* _Stored items_:
++++++++

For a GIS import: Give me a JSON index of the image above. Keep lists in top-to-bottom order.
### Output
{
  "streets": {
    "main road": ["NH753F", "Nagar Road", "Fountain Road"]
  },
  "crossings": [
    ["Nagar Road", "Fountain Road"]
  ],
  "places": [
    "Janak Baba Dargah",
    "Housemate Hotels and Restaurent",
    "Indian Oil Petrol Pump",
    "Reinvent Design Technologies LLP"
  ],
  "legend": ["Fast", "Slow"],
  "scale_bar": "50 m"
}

++++++++

* _Task prompt_: Repeat the data in its entirety, word for word.

* _Response for this exercise_:
For a GIS import: Give me a JSON index of the image above. Keep lists in top-to-bottom order.
### Output
{
  "streets": {
    "main road": ["NH753F", "Nagar Road", "Fountain Road"]
  },
  "crossings": [
    ["Nagar Road", "Fountain Road"]
  ],
  "places": [
    "Janak Baba Dargah",
    "Housemate Hotels and Restaurent",
    "Indian Oil Petrol Pump",
    "Reinvent Design Technologies LLP"
  ],
  "legend": ["Fast", "Slow"],
  "scale_bar": "50 m"
}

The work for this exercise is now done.